--- Given data ---
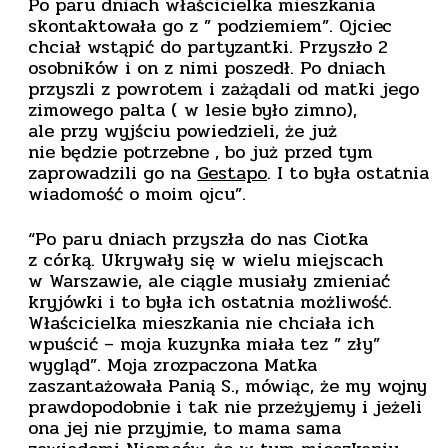
Po paru dniach właścicielka mieszkania
skontaktowała go z ” podziemiem”. Ojciec
chciał wstąpić do partyzantki. Przyszło 2
osobników i on z nimi poszedł. Po dniach
przyszli z powrotem i zażądali od matki jego
zimowego palta ( w lesie było zimno),
ale przy wyjściu powiedzieli, że już
nie będzie potrzebne , bo już przed tym
zaprowadzili go na
Gestapo
. I to była ostatnia
wiadomość o moim ojcu”.
“Po paru dniach przyszła do nas Ciotka
z córką. Ukrywały się w wielu miejscach
w Warszawie, ale ciągle musiały zmieniać
kryjówki i to była ich ostatnia możliwość.
Właścicielka mieszkania nie chciała ich
wpuścić – moja kuzynka miała tez ” zły”
wygląd”. Moja zrozpaczona Matka
zaszantażowała Panią S., mówiąc, że my wojny
prawdopodobnie i tak nie przeżyjemy i jeżeli
ona jej nie przyjmie, to mama sama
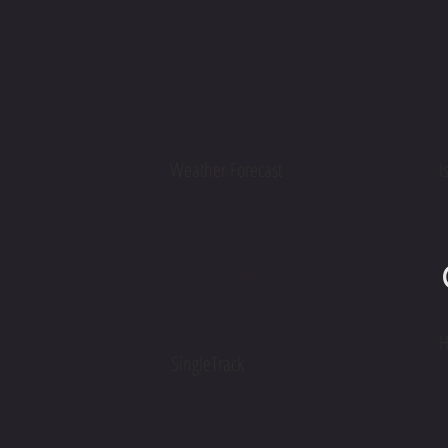
Weather Forecast
I
5%
H
SingleTrack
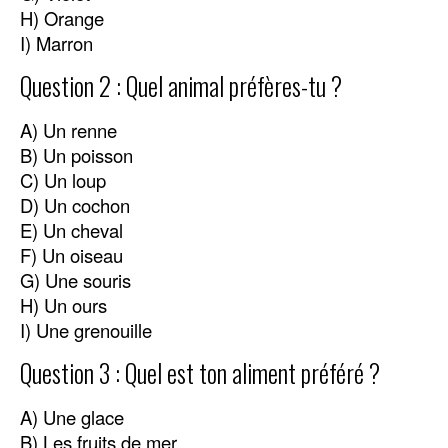
H) Orange
I) Marron
Question 2 : Quel animal préfères-tu ?
A) Un renne
B) Un poisson
C) Un loup
D) Un cochon
E) Un cheval
F) Un oiseau
G) Une souris
H) Un ours
I) Une grenouille
Question 3 : Quel est ton aliment préféré ?
A) Une glace
B) Les fruits de mer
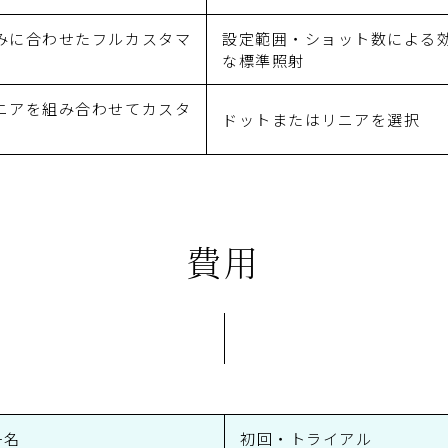
みに合わせたフルカスタマ
設定範囲・ショット数による
な標準照射
ニアを組み合わせてカスタ
ドットまたはリニアを選択
費用
ー名
初回・トライアル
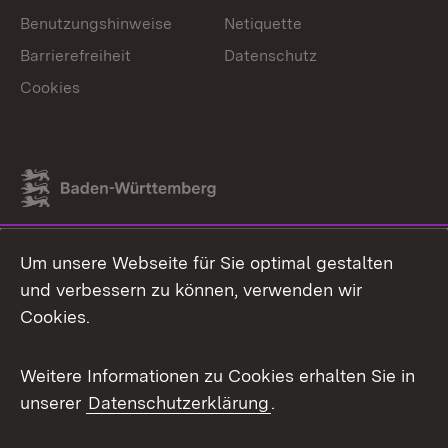
Benutzungshinweise
Netiquette
Barrierefreiheit
Datenschutz
Cookies
Link zum Landesportal
Um unsere Webseite für Sie optimal gestalten
und verbessern zu können, verwenden wir
Cookies.
Weitere Informationen zu Cookies erhalten Sie in
unserer
Datenschutzerklärung
.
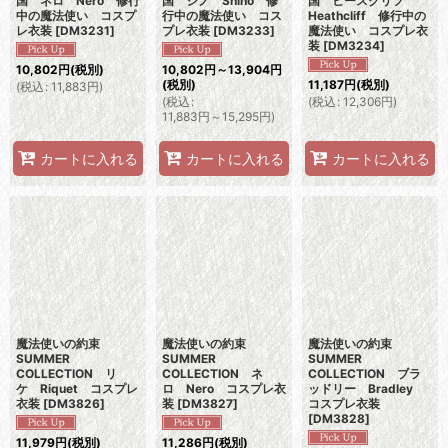
国 ネロ Nero 修行
国 シノ Shino 修
国 ヒースクリフ
中の魔法使い コスプ
行中の魔法使い コス
Heathcliff 修行中の
レ衣装
[
DM3231
]
プレ衣装
[
DM3233
]
魔法使い コスプレ衣
装
[
DM3234
]
10,802
円
(税別)
10,802
円
～13,904
円
(税別)
11,187
円
(税別)
(
税込
:
11,883
円
)
(
税込
:
(
税込
:
12,306
円
)
11,883
円
～15,295
円
)
カートに入れる
カートに入れる
カートに入れる
魔法使いの約束
魔法使いの約束
魔法使いの約束
SUMMER
SUMMER
SUMMER
COLLECTION リ
COLLECTION ネ
COLLECTION ブラ
ケ Riquet コスプレ
ロ Nero コスプレ衣
ッドリー Bradley
衣装
[
DM3826
]
装
[
DM3827
]
コスプレ衣装
[
DM3828
]
11,979
円
(税別)
11,286
円
(税別)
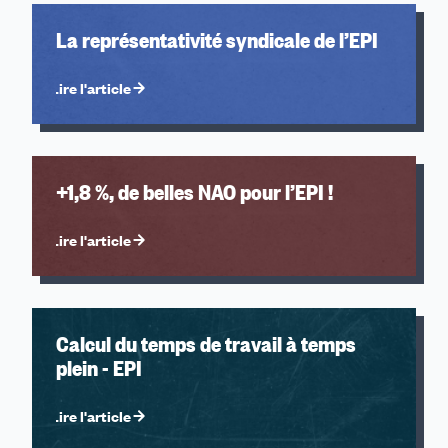
La représentativité syndicale de l’EPI
Lire l'article
+1,8 %, de belles NAO pour l’EPI !
Lire l'article
Calcul du temps de travail à temps
plein - EPI
Lire l'article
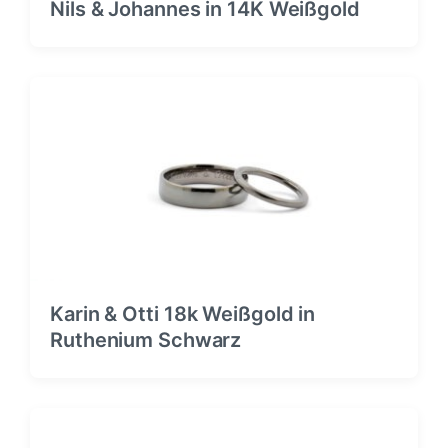
Nils & Johannes in 14K Weißgold
Karin & Otti 18k Weißgold in
Ruthenium Schwarz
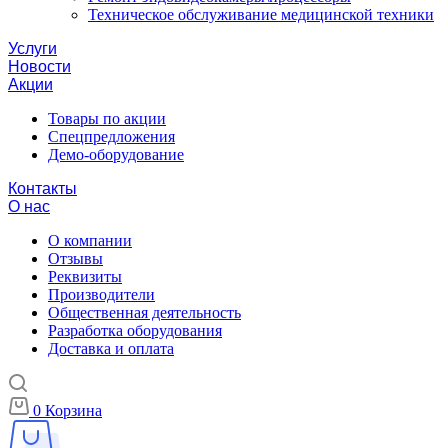
Техническое обслуживание медицинской техники
Услуги
Новости
Акции
Товары по акции
Спецпредложения
Демо-оборудование
Контакты
О нас
О компании
Отзывы
Реквизиты
Производители
Общественная деятельность
Разработка оборудования
Доставка и оплата
0
Корзина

--- Work order ---
Set down every entry above exactly as written. Leave out all pictures.

--- Worked solution ---
Po paru dniach właścicielka mieszkania
skontaktowała go z ” podziemiem”. Ojciec
chciał wstąpić do partyzantki. Przyszło 2
osobników i on z nimi poszedł. Po dniach
przyszli z powrotem i zażądali od matki jego
zimowego palta ( w lesie było zimno),
ale przy wyjściu powiedzieli, że już
nie będzie potrzebne , bo już przed tym
zaprowadzili go na
Gestapo
. I to była ostatnia
wiadomość o moim ojcu”.
“Po paru dniach przyszła do nas Ciotka
z córką. Ukrywały się w wielu miejscach
w Warszawie, ale ciągle musiały zmieniać
kryjówki i to była ich ostatnia możliwość.
Właścicielka mieszkania nie chciała ich
wpuścić – moja kuzynka miała tez ” zły”
wygląd”. Moja zrozpaczona Matka
zaszantażowała Panią S., mówiąc, że my wojny
prawdopodobnie i tak nie przeżyjemy i jeżeli
ona jej nie przyjmie, to mama sama
Weather Forecast
I
5%
H
SingleTrack
H) Orange
I) Marron
Question 2 : Quel animal préfères-tu ?
A) Un renne
B) Un poisson
C) Un loup
D) Un cochon
E) Un cheval
F) Un oiseau
G) Une souris
H) Un ours
I) Une grenouille
Question 3 : Quel est ton aliment préféré ?
A) Une glace
B) Les fruits de mer
みに合わせたフルカスタマ
設定範囲・ショット数による
な標準照射
ニアを組み合わせてカスタ
ドットまたはリニアを選択
費用
ー名
初回・トライアル
Benutzungshinweise
Netiquette
Barrierefreiheit
Datenschutz
Cookies
Link zum Landesportal
Um unsere Webseite für Sie optimal gestalten
und verbessern zu können, verwenden wir
Cookies.
Weitere Informationen zu Cookies erhalten Sie in
unserer
Datenschutzerklärung
.
国 ネロ Nero 修行
国 シノ Shino 修
国 ヒースクリフ
中の魔法使い コスプ
行中の魔法使い コス
Heathcliff 修行中の
レ衣装
[
DM3231
]
プレ衣装
[
DM3233
]
魔法使い コスプレ衣
装
[
DM3234
]
10,802
円
(税別)
10,802
円
～13,904
円
(税別)
11,187
円
(税別)
(
税込
:
11,883
円
)
(
税込
:
(
税込
:
12,306
円
)
11,883
円
～15,295
円
)
カートに入れる
カートに入れる
カートに入れる
魔法使いの約束
魔法使いの約束
魔法使いの約束
SUMMER
SUMMER
SUMMER
COLLECTION リ
COLLECTION ネ
COLLECTION ブラ
ケ Riquet コスプレ
ロ Nero コスプレ衣
ッドリー Bradley
衣装
[
DM3826
]
装
[
DM3827
]
コスプレ衣装
[
DM3828
]
11,979
円
(税別)
11,286
円
(税別)
La représentativité syndicale de l’EPI
Lire l'article
+1,8 %, de belles NAO pour l’EPI !
Lire l'article
Calcul du temps de travail à temps
plein - EPI
Lire l'article
Nils & Johannes in 14K Weißgold
Karin & Otti 18k Weißgold in
Ruthenium Schwarz
Техническое обслуживание медицинской техники
Услуги
Новости
Акции
Товары по акции
Спецпредложения
Демо-оборудование
Контакты
О нас
О компании
Отзывы
Реквизиты
Производители
Общественная деятельность
Разработка оборудования
Доставка и оплата
0
Корзина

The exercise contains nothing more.